Nearly a decade later, Bailey again bested Brady in Denver, this time in the AFC championship, to reach Super Bowl 48 against Seattle. Only, these Seahawks were indestructible as the “Legion of Boom” crushed Peyton Manning’s record-setting offense and put a 43-8 shellacking on the banged-up Broncos in the final game of Bailey’s storied career.

“I’ve settled with the fact I didn’t get it,” said Bailey, whose dozen Pro Bowl berths are an NFL record for defensive backs. “I did have a shot, though.”

Looking back, Denver’s drubbing at the hands of the Seahawks was no surprise, Bailey said. While the Broncos’ offense piled up points by the bunches, becoming the first NFL team to top 600 in a season, Denver’s defense was hit hard by injuries, including a nagging foot injury that limited Bailey to just three starts - and only one full game - that season.

“I mean, you can’t go in there half-stepping on defense and expect to win,” Bailey said, although that’s exactly what he expected that evening.

“I’m optimistic,” Bailey explained, “and I’m a competitor.”

Ferguson said every year when the playoffs roll around, he is haunted by the Broncos’ loss to Pittsburgh in 2006.

“I wish I could go back and change it, but I can’t,” he said. “That’s why I was so glad to see Champ finally play in a Super Bowl. I was so happy for him because of all the accolades that he had, Pro Bowls, All-Pro, that was the one thing that was missing from his career. You want him to win, but … .”
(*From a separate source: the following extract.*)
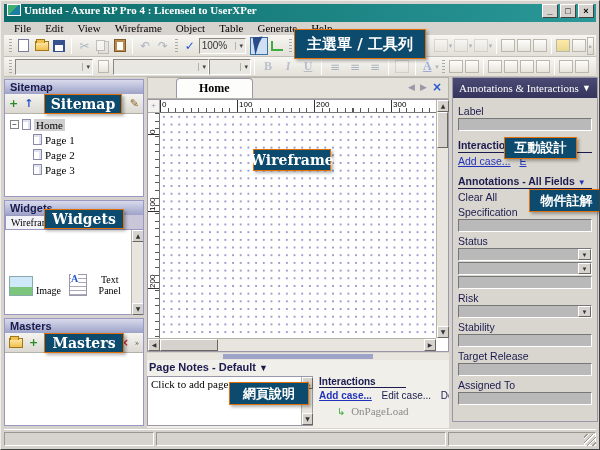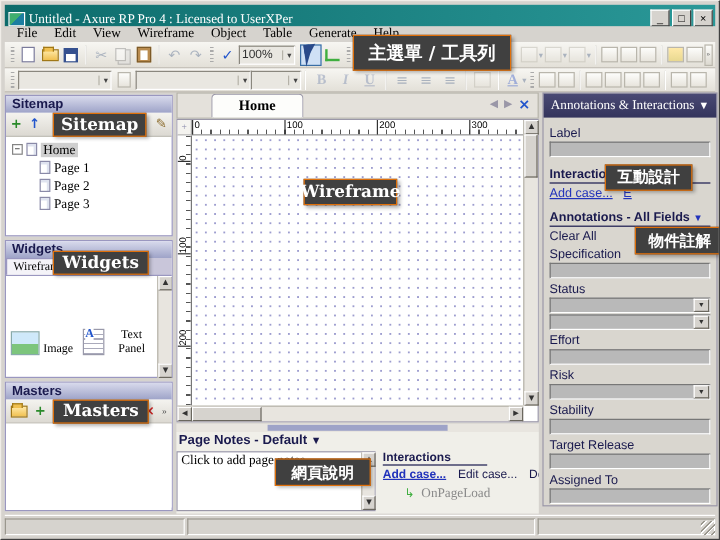"Untitled - Axure RP Pro" .titlebar { align-items: flex-end -> flex-start; font-weight: normal -> bold }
Said Bailey, “At least I got there.”

Two years later, Bailey proudly watched Denver’s defense destroy the Carolina Panthers in Super Bowl 50 behind Von Miller’s MVP heroics and the “No Fly-Zone” secondary, which had Bailey’s fingerprints all over it thanks to its anchor, Chris Harris.

Bailey had tutored a young Harris the same way Hall of Fame cornerbacks Darrell Green and Deion Sanders had guided him when he arrived in Washington as the seventh overall pick in the 1999 NFL draft.

“I think I would have been great without Deion and Darrell,” Bailey said. “Would I have been Hall of Fame good? I don’t know. But they actually get a lot of credit for getting me there because I don’t know if I would have been as great as I was if I didn’t have those nuggets that they gave me early in my career.”

Shanahan sent star running back Clinton Portis to Washington in a blockbuster trade for Bailey in 2004, acquiring a quiet leader in the mold of Jerry Rice and John Elway.

“One of the reasons he was such a great leader was that he practiced full-speed,” Shanahan said. “Champ set a standard for the rest of the football team that was very high.”

While his work ethic charmed his teammates, it was Bailey’s versatility that befuddled opponents, especially in 2005-06 when he collected 19 of his interceptions, including the 100-yard Brady back-breaker.

“One of the things that made him so good was his ability to match up on so many different types of receivers,” Patriots coach Bill Belichick said. “He could handle speed guys, he could handle size guys. He could match up on tight ends. . It didn’t really matter who he was on, he had a way to match up.”

Manning said Bailey had “as good of hands as any top-flight receiver in the NFL,” which is something his little brother knew all along.